Chroniques de la Byrsa

  • 6 septembre 2026
  • 3 min de lecture
Chroniques de la Byrsa

Un festival, pour l’exemple

Avec la « rentrée », voici tournée la page des festivals d’été. On remballe tout : accessoires, idées, projets, etc., on les dépose à la remise et… à l’an prochain ! Les plus « professionnels », généralement les plus nantis, remettront ce « tout » sur le tapis quelques semaines, voire deux ou trois mois avant la prochaine échéance pour esquisser un nouveau programme — disons plutôt un programme actualisé — et entreprendre les premières démarches sur la voie de l’exécution effective. Les autres, à court de moyens et d’idées, attendront les dernières minutes pour mettre au point quelque événement à livrer en pâture à un public assoiffé de loisirs, à défaut de culture.

Il nous est arrivé plus d’une fois d’évoquer la problématique posée par la pratique festivalière dans notre pays. La dernière fois, c’était il y a une saison en arrière, nous avons défendu l’idée que, loin d’être une fatalité, les déficits enregistrés par tous les festivals chez nous étaient en fait dus à une conception viciée de cette activité et à une mauvaise organisation à tous les niveaux. Un festival peut et doit être lucratif pour assurer sa pérennité et pour offrir au public les meilleurs produits culturels et ludiques.

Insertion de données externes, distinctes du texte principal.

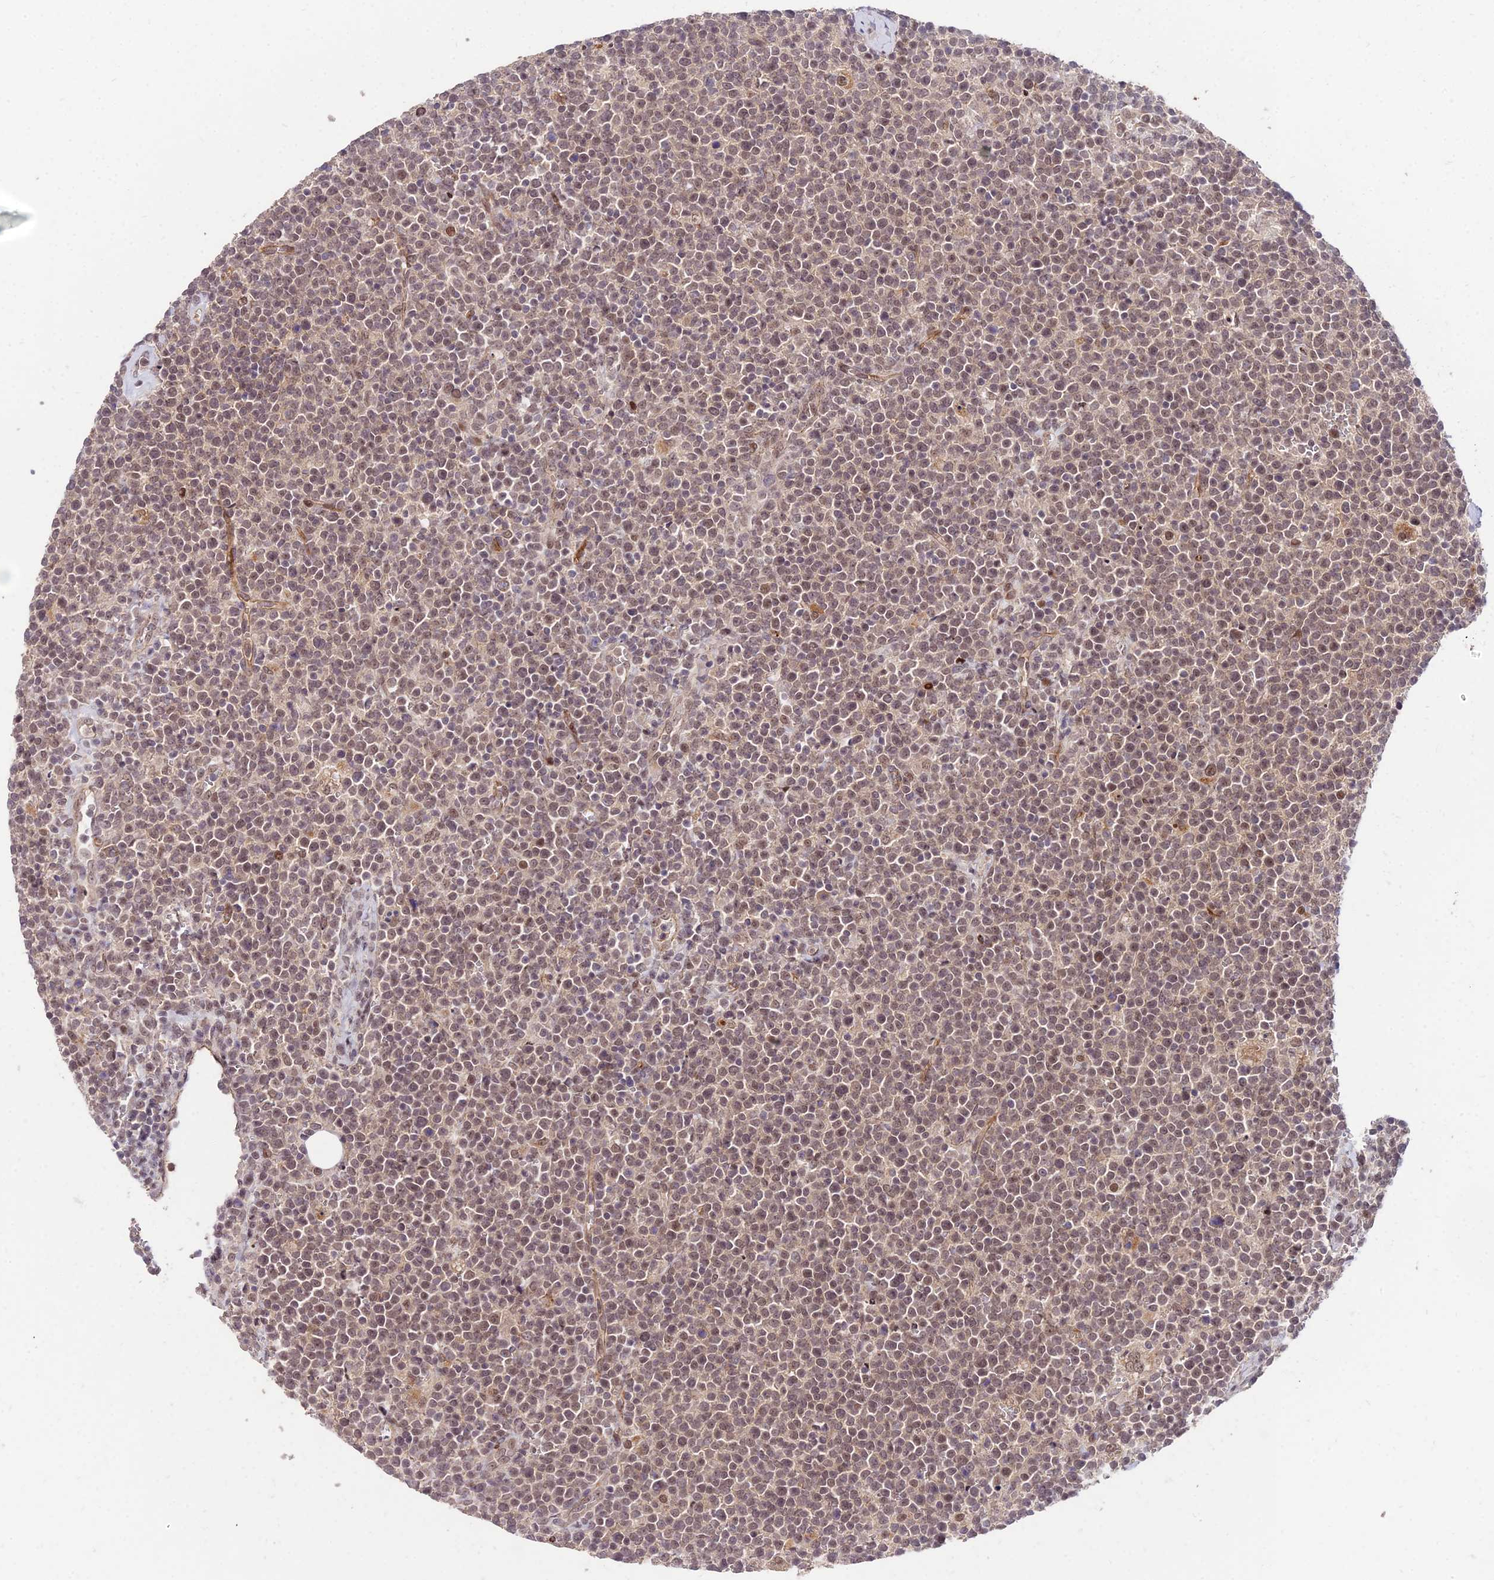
{"staining": {"intensity": "moderate", "quantity": ">75%", "location": "nuclear"}, "tissue": "lymphoma", "cell_type": "Tumor cells", "image_type": "cancer", "snomed": [{"axis": "morphology", "description": "Malignant lymphoma, non-Hodgkin's type, High grade"}, {"axis": "topography", "description": "Lymph node"}], "caption": "Protein expression analysis of lymphoma displays moderate nuclear positivity in approximately >75% of tumor cells. The protein of interest is shown in brown color, while the nuclei are stained blue.", "gene": "ZNF85", "patient": {"sex": "male", "age": 61}}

L’exemple édifiant de la ville de Kairouan avec le Festival du Mouled

Ici, il serait peut-être bon de s’arrêter sur la définition du mot « festival » pour savoir si l’idée qu’on s’en fait est fondée ou non. Dans une formulation quelque peu lapidaire, la désormais incontournable IA nous apprend qu’un festival est « une manifestation culturelle ou artistique récurrente qui rassemble un public autour d’un thème précis (musique, cinéma, théâtre, danse, etc.) pendant une durée déterminée ». Une telle définition occulte la portée de ce genre d’événements sur le double plan social et économique (essentiellement commercial). Et pas besoin d’aller bien loin pour vérifier la véracité d’une telle assertion.

Chez nous, la ville de Kairouan vient de nous en offrir un exemple édifiant à l’occasion du Festival du Mouled (oui, bien « festival ») qui a vu, du 15 au 25 août dernier, une affluence sans précédent vers la ville en provenance de plusieurs régions de Tunisie et même du voisinage maghrébin. Aux manifestations purement religieuses sont venus s’ajouter des animations artistiques, des spectacles visuels et une foire nationale d’artisanat.

Certes, sur un plan purement budgétaire, il y a de fortes chances que cette deuxième édition du Festival du Mouled soit, elle aussi, déficitaire. Mais ses retombées en matière d’emplois d’appoint, de nuitées dans les unités d’hébergement, de dépenses dans l’acquisition de biens de consommation doit indubitablement être conséquent et bienfaisant pour l’économie locale.

Un festival ne doit pas être considéré dans les limites de sa vocation primitive. Il doit être entendu dans sa version extensive, c’est-à-dire à travers son impact sur son environnement humain tant au plan culturel qu’économique.